Anthony Shadid followed the Green Bay Packers, with love, from a distance

Pulitzer Prize-winning reporter Anthony Shadid, who distinguished himself with amazing coverage from the fighting in the Persian Gulf for over a decade for the Washington Post and New York Times, succumbed to a fatal asthma attack on Thursday at the age of 43. Shadid suffered the attack while covering an insurrection against the Syrian government. It was a sad and somewhat ironic end for a man who so often put himself directly in the face of danger for a deeper version of the story in a very dangerous part of the world.

Shadid was shot during a demonstration in 2002, and he was one of several Times reporters detained in 2011 by forces loyal to Libyan dictator Moammar Gaddafi.
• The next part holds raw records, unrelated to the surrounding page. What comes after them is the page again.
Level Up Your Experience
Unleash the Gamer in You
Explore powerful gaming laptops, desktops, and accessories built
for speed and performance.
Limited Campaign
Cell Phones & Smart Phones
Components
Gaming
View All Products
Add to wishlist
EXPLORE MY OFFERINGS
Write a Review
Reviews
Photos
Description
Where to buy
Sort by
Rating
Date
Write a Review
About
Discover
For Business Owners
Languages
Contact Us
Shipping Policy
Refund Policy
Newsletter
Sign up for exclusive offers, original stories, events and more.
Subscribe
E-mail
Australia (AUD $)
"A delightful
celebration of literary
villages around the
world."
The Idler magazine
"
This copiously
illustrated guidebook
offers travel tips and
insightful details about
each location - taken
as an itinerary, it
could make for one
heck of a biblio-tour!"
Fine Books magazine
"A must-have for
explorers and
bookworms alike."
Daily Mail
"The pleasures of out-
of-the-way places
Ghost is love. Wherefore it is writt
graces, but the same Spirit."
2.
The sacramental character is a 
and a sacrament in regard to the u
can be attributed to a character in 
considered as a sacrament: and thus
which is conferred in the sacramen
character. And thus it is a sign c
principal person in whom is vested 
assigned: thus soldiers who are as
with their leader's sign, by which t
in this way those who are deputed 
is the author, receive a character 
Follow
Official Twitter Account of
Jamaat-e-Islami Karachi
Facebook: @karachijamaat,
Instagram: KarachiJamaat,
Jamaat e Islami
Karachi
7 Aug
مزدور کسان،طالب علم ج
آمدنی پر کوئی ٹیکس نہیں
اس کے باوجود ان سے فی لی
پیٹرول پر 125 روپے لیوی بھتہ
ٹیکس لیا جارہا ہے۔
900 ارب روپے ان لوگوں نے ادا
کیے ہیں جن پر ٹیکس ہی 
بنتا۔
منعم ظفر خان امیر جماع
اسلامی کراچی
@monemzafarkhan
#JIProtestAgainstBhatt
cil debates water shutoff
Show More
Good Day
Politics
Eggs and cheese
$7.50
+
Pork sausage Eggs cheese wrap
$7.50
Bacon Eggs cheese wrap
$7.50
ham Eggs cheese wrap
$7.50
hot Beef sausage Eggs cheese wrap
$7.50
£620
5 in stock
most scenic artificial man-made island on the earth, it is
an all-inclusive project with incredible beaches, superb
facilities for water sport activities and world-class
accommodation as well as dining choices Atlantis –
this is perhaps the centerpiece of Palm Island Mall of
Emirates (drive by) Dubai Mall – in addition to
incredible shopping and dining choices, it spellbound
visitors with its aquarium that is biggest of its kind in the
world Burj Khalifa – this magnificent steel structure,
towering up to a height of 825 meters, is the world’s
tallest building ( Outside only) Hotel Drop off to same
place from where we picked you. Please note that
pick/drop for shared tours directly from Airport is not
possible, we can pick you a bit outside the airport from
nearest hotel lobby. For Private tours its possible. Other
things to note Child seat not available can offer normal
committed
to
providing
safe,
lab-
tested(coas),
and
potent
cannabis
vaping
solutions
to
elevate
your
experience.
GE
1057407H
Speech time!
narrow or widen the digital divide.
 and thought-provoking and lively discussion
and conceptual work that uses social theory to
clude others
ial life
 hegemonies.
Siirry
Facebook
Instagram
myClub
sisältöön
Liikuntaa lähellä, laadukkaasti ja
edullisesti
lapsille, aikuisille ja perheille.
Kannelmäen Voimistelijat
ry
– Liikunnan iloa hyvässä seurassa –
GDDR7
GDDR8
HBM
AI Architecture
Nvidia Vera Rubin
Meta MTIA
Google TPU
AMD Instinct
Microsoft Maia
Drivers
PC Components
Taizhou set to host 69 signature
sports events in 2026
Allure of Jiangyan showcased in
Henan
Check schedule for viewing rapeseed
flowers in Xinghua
He survived those dramas with extreme distinction, and his coverage was a beacon for those who wish to get to the very heart of a story, no matter the circumstances.

In his rare off-times, Shadid had a very interesting passion -- he was obsessed with the Green Bay Packers. In a recounting for the Milwaukee Journal-Sentinel in 2011, Shadid explained how he came to love the team, to the point where he racked up outlandish telephone bills, using a satellite phone to pick up Packers games by radio.

I realized it had become a problem in Baghdad. 2003 wasn't even that great of a season, at least early on. (The glories of Brett Favre on Monday night in Oakland and Al Harris' pick in overtime in the playoffs against Seattle awaited, as did the post-traumatic stress I still bear from fourth-and-26 in Philadelphia.)

For a fan, though, loyalty is never about wins and losses. It's about being there, and from thousands of miles away I managed to be, by way of a breathtakingly expensive satellite phone that brought me the radio broadcast.

"You're not going to believe the phone bill," my bureau chief, as alarmed as he was unknowing, declared to me right around the time the Packers had a 4-4 record.

I looked at him, shaking my head in insincere sympathy.

"Can they tell which computer ran up the bill?" I asked.

They couldn't.

Perhaps his love for the Packers gave Shadid, a graduate of the University of Wisconsin-Madison, a sense of home away from home. Whatever the reason, as he told it himself, he took his football team with him wherever he went.

I've worked as a foreign correspondent for 15 years, and I feel like the Packers were there on every assignment, from Cairo to Islamabad. On my way back from Egypt, after landing at JFK in New York, I listened in disbelief to the radio in the taxi as Terrell Owens snagged the game-winning pass with three seconds left. Three. In a brutal winter in Kabul, I logged on to the slowest Internet connection in the history of the Afghan capital to see that we had lost to the St. Louis Rams, 45-17. Next to a wood-burning stove, still in my sleeping bag, I asked myself whether Favre really could have thrown six picks. Six.

In 1995, Shadid would spend a few hundred dollars to stay at whatever five-star hotels had the kind of transmissions that would beam the Packers to him. When he won his first Pulitzer, his Washington Post bureau chief gave him tickets to a Redskins contest. His response? "Forget the Pulitzer! I'm going to the game!"

Shadid, as he put it, "dragged" his wife and two children to Lambeau Field in December of 2010 for a Packers-49ers game. His family didn't lock in, but the journalist remembered the scene as only a journalist of his kind could.

I then sat by myself, basking in frigid temperatures, gazing at the occasional flurry and sipping the tastiest beer ever, as time seemed to slow, just a little.

In the end, Shadid seemed to see his Packers fandom as he saw his work and art. It was better to take the hard way if necessary -- perhaps the difficulty even added to the experience when the game (or the story) finally came through.

It's not so hard to watch the game these days abroad, as long as you set your alarm for the occasional 3 a.m. You can actually stream them on the Internet from anywhere in the world. I even have a satellite dish that offers ESPN and Fox Sports. But I guess I feel a little less worthy as a fan. Without all the effort, losses don't hurt as much. Wins are not as jubilant. It all feels a little more ordinary.

One senses that watching a game with Anthony Shadid would have been anything but "ordinary." When a person spends his life searching down the marrow for every possible experience ... well, life is made more extraordinary in the presence of such people. We can only hope to echo such legacies through time, in their honor.